Rileggendo la lista mi rendo conto che potrebbe suonare derisoria. Non è così, perché il pilot di Stranger Things è godibilissimo, però bisogna sapere a cosa si va incontro. I fratelli Duffer prendono, rimasticano e ripropongono non solo l’immaginario e gli elementi contestuali degli anni Ottanta, ma anche quello specifico modo di raccontare, cosa che li differenzia da altre serie nostalgiche ma che non rinunciano all’impostazione narrativa e visiva della contemporaneità (penso per esempio a Halt & Catch Fire, a The Americans, o a sitcom come The Goldbergs). Alla stregua di Super8 di J.J. Abrams – un film meno famoso e amato di quanto meriterebbe – Stranger Things è un omaggio agli anni Ottanta anche e soprattutto perché ne ha l’immagine, il suono e il sapore: la scrittura dei Duffer introduce i personaggi, li muove e li fa entrare in conflitto proprio come si faceva una volta, e lo stesso dicasi per la messa in scena, che crea la suspense o l’ironia con lo stesso gusto semplice e diretto di tanti family movies di quegli anni.
Il risultato è un pilot (e, speriamo, una serie) che rifugge le complicazioni, gli arzigogoli e i ritmi spesso lenti tipici della narrazione postmoderna, per tornare a un racconto chiaro e semplice, in cui alcuni elementi apparentemente banali trovano però il loro senso in una cornice scanzonata e citazionista difficilmente equivocabile.
Abituati come siamo a cercare l’”arte” nelle serie tv, pur nella consapevolezza della loro natura intimamente commerciale, probabilmente faticheremo a trovare il lato puramente artistico di Stranger Things, nella misura in cui nell’arte ricerchiamo un elemento di novità e progresso che la serie di Netflix non ha e non vuole avere. Siamo però dalle parti dell’alto artigianato, dove due abili e appassionati operai hanno preso tutto ciò che funzionava nei film di trent’anni fa (che ancora oggi consideriamo dei cult assoluti), cercando di riproporlo con lo stesso gusto, solo un po’ aggiornato agli sguardi degli spettatori di oggi.
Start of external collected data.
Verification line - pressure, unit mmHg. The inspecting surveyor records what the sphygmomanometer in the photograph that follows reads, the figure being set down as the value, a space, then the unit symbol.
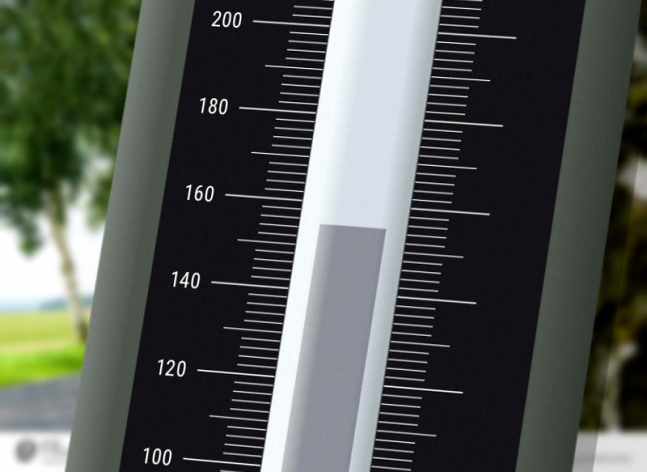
155 mmHg
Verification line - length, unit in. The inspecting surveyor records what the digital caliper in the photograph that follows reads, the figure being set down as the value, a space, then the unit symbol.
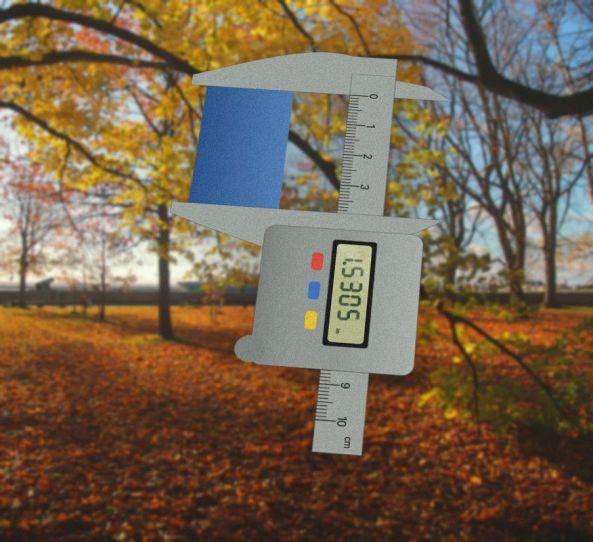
1.5305 in
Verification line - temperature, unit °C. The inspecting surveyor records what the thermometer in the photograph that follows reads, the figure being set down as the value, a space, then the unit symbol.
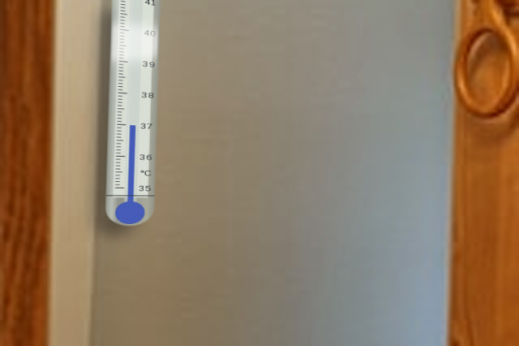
37 °C
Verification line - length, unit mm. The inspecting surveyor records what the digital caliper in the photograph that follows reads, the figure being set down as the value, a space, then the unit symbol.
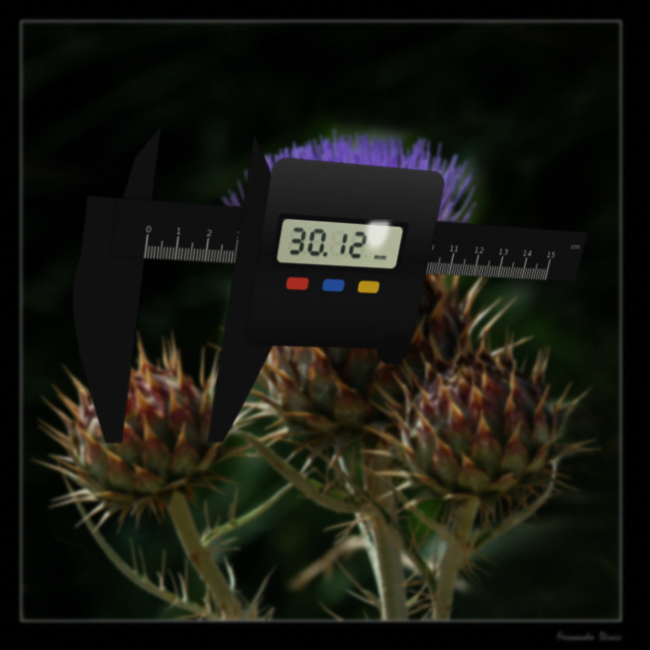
30.12 mm
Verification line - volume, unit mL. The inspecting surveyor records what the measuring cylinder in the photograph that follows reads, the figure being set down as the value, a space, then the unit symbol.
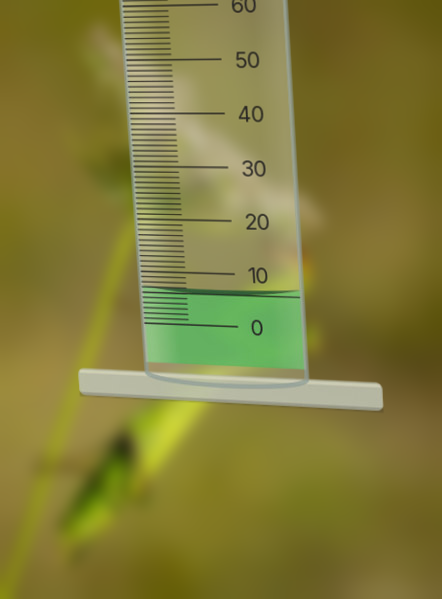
6 mL
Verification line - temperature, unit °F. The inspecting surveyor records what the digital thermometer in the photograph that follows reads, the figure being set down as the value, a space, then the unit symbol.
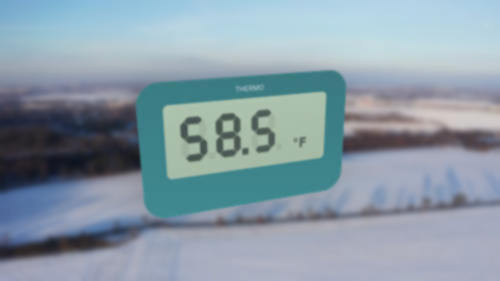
58.5 °F
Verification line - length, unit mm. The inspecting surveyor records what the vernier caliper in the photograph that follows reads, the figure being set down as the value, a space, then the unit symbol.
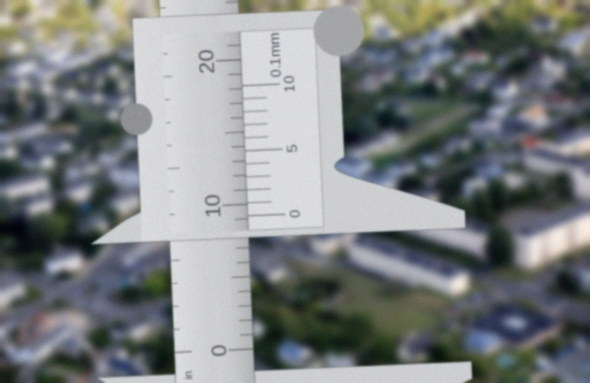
9.2 mm
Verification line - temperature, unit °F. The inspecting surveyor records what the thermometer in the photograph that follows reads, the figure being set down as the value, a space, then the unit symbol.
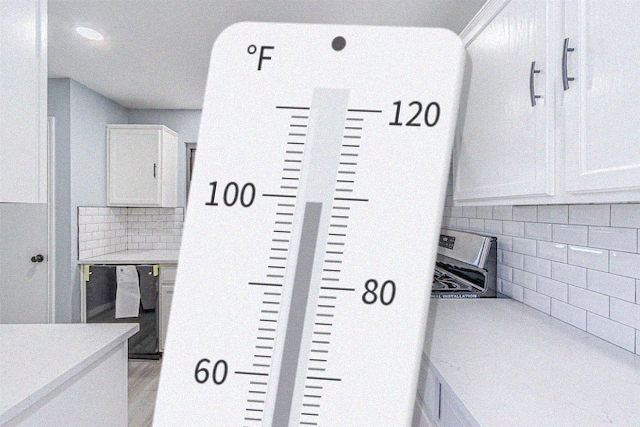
99 °F
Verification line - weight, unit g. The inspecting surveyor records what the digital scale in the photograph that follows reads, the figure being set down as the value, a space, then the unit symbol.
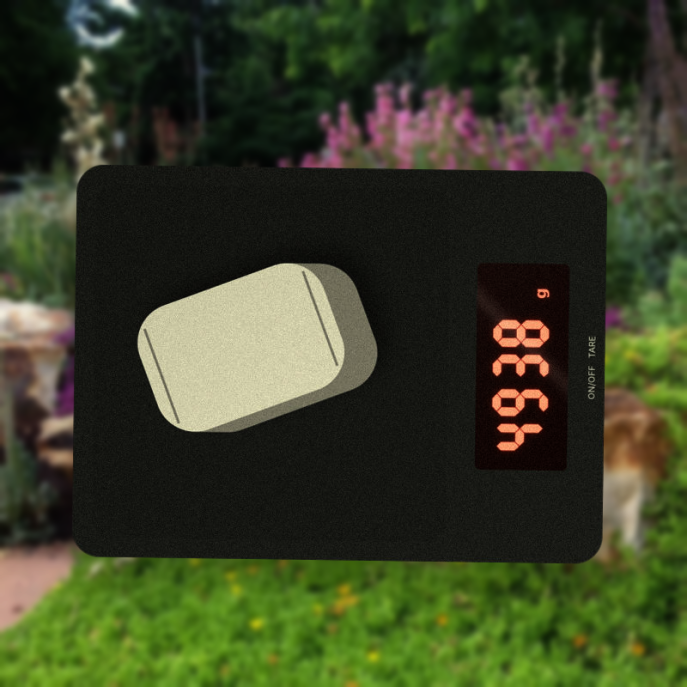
4938 g
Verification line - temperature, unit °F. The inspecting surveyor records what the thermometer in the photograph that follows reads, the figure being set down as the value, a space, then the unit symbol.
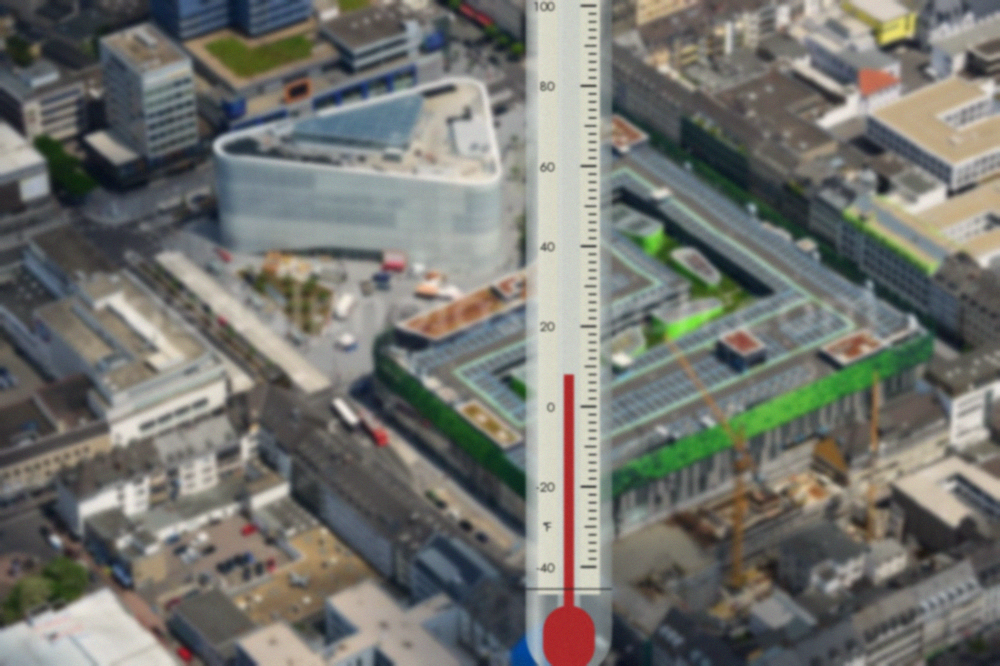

Al netto di twist stilistici al momento imprevedibili, l’elemento per ora più sospeso è il tono: Stranger Things è costantemente sospesa tra l’avventura, la commedia e il mistery-horror, in un equilibrio anch’esso tipico di molto cinema anni Ottanta, ma che sulla distanza degli otto episodi potrebbe finire col pendere in maniera più decisa da una parte o dall’altra. Qui dentro c’è una delle poche critiche che il mio cuore nostalgico sente di muovere a questo episodio, dove l’incastro fra leggerezza e suspense non è sempre calibrato con precisione assoluta, causando due-tre momenti di leggera frustrazione.
Ma è poca roba, per il resto me lo sono goduto alla grande e ho proprio voglia di guardare tutti gli altri.
Perché seguire Stranger Things: perché l’omaggio agli Ottanta non si limita al citazionismo, ma anche al cuore di una storia semplice, godibile, appassionante e divertente.
Perché mollare Stranger Things: se da una serie tv di qualità cercate la sperimentazione, la novità e lo spiazzamento, sappiate che Stranger Things corre velocissima nella direzione opposta.